It is indeed instructive that He should have suffered this affront, immediately upon being recognized as the Messiah. But the explanation will not be found in the notion, which Milton has popularized, that only now Satan was assured of the urgent necessity for attacking Him:
"That heard the adversary . . . and with the voice Divine
Nigh thunderstruck, the exalted Man, to whom
Such high attest was given, awhile surveyed
With wonder."
As if Satan forgot the marvels of the sacred infancy. As if the spirits who attack all could have failed to identify, after thirty years of defeat, the Greater One whom the Baptist had everywhere proclaimed. No. But Satan admirably chose the time for a supreme effort. High places are dizzy, and especially when one has just attained them; and therefore, it was when the voice of the herald and the Voice from the heavens were blended in acclaim, that the Evil One tried all his arts.
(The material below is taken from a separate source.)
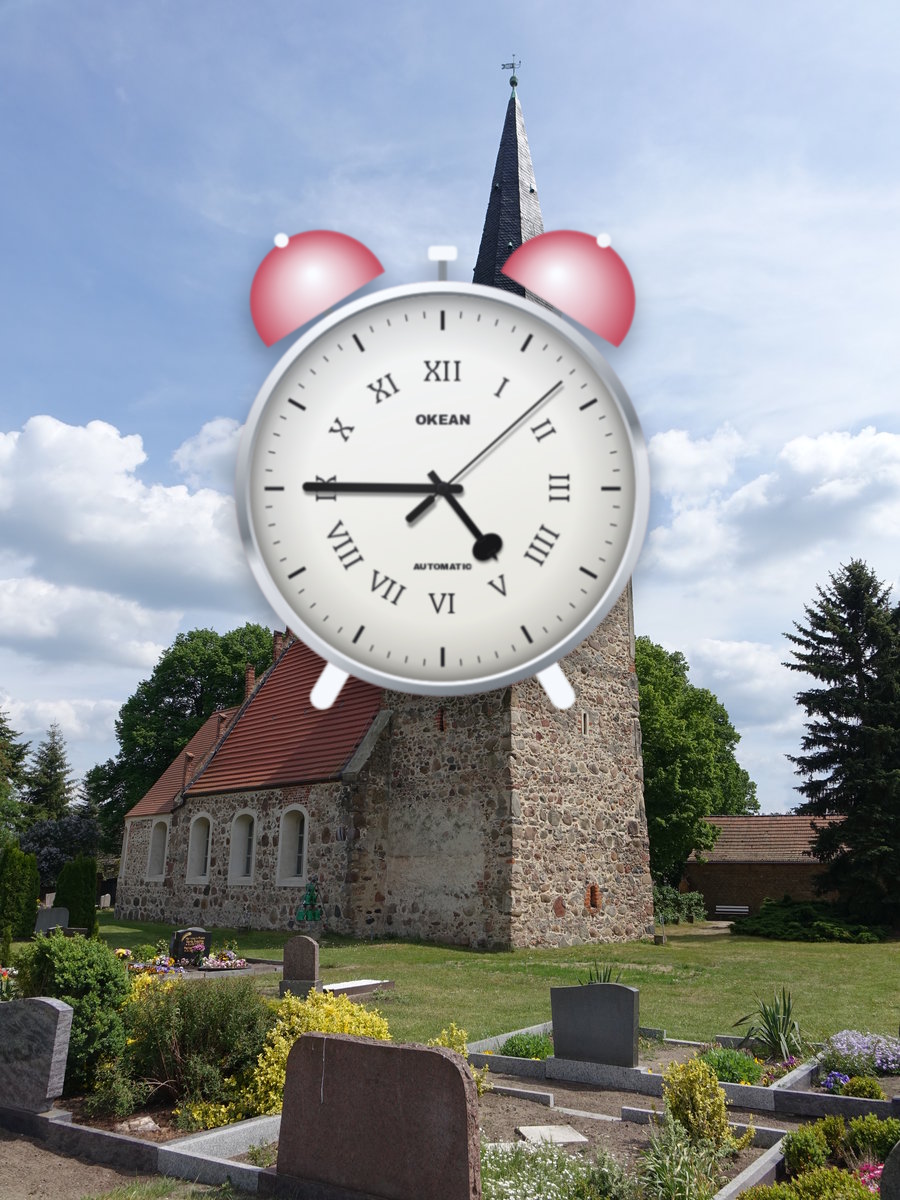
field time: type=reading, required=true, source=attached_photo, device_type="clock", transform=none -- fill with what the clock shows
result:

He had formerly plunged Elijah into despair and a desire to die, immediately after fire from heaven responded to the prophet’s prayer. Soon after this, he would degrade Peter to be his mouthpiece, just when his noblest testimony was borne, and the highest approval of his Lord was won. In the flush of their triumphs, he found his best opportunity; but Jesus remained unflushed, and met the first recorded temptation, in the full consciousness of Messiahship, by quoting the words which spoke to every man alike, and as man.
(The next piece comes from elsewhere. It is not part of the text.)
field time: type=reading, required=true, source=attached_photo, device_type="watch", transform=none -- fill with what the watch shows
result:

Jesus’ temptation by Satan
After His baptism Jesus went forward in the power of the Spirit and at once (euthys, immediately) the Spirit sent Him farther out into the desert region. The word sent is from a strong verb (ekballō) meaning drive out, expel, send away. Mark used it to denote the expulsion of demons (Mark 1:34, 1:39; 3:15, 3:22-23; 6:13; 7:26; 9:18, 9:28, 9:38). Here it reflects Mark’s forceful style (cf. led, Mat. 4:1; Luke 4:1). The thought is that of strong moral compulsion by which the Spirit led Jesus to take the offensive against temptation and evil instead of avoiding them. The desert (erēmos cf. Mark 1:4) region, dry uninhabited places, was viewed traditionally as the haunt of evil powers (cf. Mat. 12:43; Luke 8:29; 9:24). The traditional temptation site is northwest of the Dead Sea immediately west of Jericho.